A filosofia de Platão, principal discípulo de Sócrates, deve seu conteúdo, acima de tudo, ao seu mestre, que foi também sua fonte máxima de inspiração. Com foco na ética, na política e na teoria do conhecimento, Platão construiu uma filosofia metafísica, na qual procurou resolver várias das questões que a Filosofia grega vinha se propondo até então: por exemplo, na disputa entre o ser e o devir, ele resolver que o ser está no mundo das idéias, que é a essência da realidade, e o devir está no mundo dos fenômenos.
No confronto entre a virtude e a vida política, Platão afirmou como Sócrates, a ética individual baseada na consciência e radicada na alma. Mas, ao mesmo tempo, propôs a ética na organização de uma sociedade política mais justa, na sua utópica A República. Ou seja, para Platão, assim como para Aristóteles, não poderia haver política sem ética, assim como a ética – prática da justiça e das virtudes sociais – tinha um caráter político.

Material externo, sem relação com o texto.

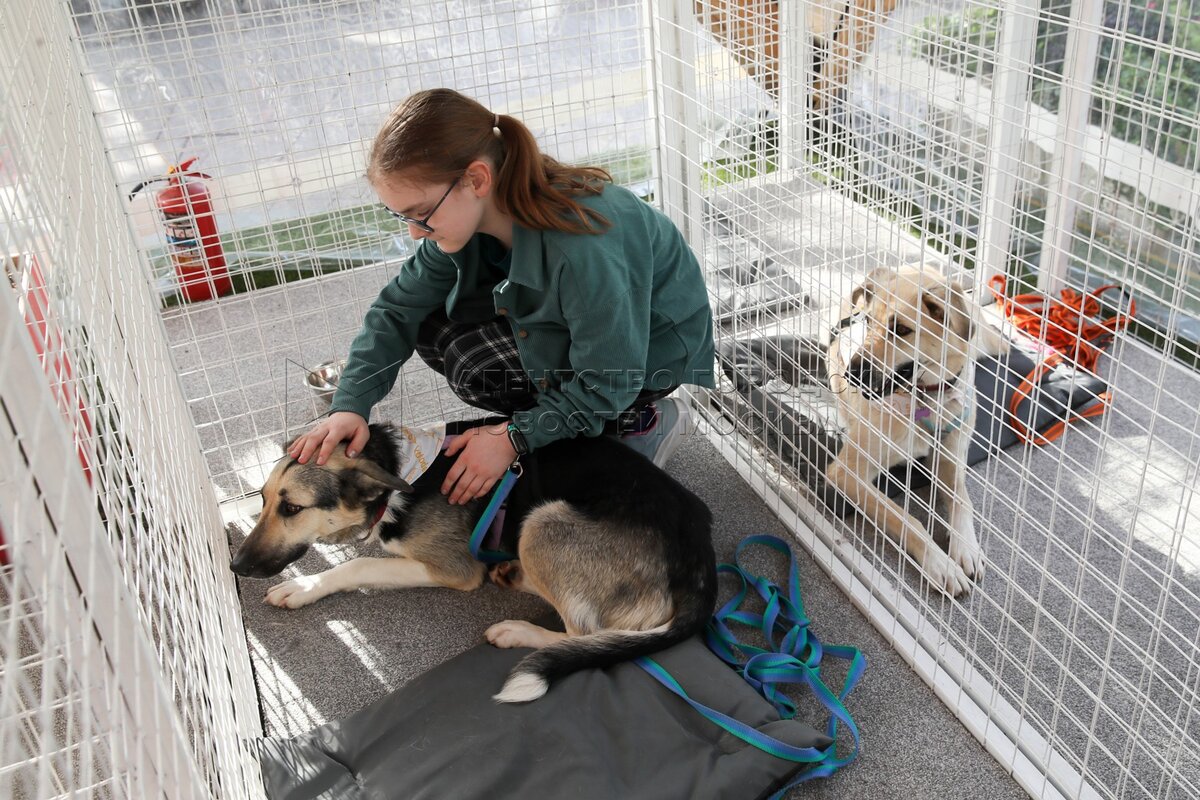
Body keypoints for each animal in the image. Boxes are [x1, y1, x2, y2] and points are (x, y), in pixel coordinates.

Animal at [230, 418, 717, 703]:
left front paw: (302, 586)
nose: (235, 567)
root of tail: (700, 557)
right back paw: (510, 573)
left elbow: (359, 565)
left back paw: (518, 630)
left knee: (584, 633)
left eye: (292, 508)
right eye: (263, 500)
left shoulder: (455, 568)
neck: (397, 470)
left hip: (543, 520)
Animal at [825, 265, 1004, 596]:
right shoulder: (846, 472)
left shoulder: (950, 459)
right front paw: (941, 563)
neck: (927, 399)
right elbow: (906, 519)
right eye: (868, 322)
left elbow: (963, 501)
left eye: (902, 330)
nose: (851, 373)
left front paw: (966, 547)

Dessa maneira, inaugura-se no Ocidente a visão idealista do mundo e da existência, considerando a alma como portadora de imortalidade, de moralidade e de conhecimentos. A educação verdadeira, nesse contexto, seria aquela que abre o olho da alma, pelo cultivo da razão, para a visão da verdade e para a conseqüente prática da virtude.
Não é possível esquecer as chamadas escolas filosóficas dos socráticos menores, que também devem esse nome a fundamental influência de Sócrates: Antístenes e Diógenes, da escola cínica; Aristipo, da escola cirenaica; e Euclides, da escola megárica.
A escola cínica levou ao extremo a proposta de felicidade proporcionada pela virtude, em oposição aos prazeres sensoriais, tendo Antístenes e, depois, seu discípulo Diógenes, levado uma vida de ascetismo. Ambos preferiam viver na nobreza e na necessidade a se corromperem com os costumes da época. Já Aristipo de Cirene, fundador da escola cirenaica, herdou de Sócrates a idéia de autodomínio como fonte de felicidade. Ele teve também influência dos sofistas, na medida em que afirmava que todo o nosso conhecimento é subjetivo, ou seja, pode-se afirmar que tal ou qual coisa provoca em nós uma sensação, sem se saber de fato o que é.
A escola megárica, fundada por Euclides de Megara, é a que mais se aproxima de Platão, pois considera que existe um Ser Uno, o Bem, que constitui a essência de todas as coisas. O conhecimento desse Bem é a virtude, e a virtude é o conhecimento.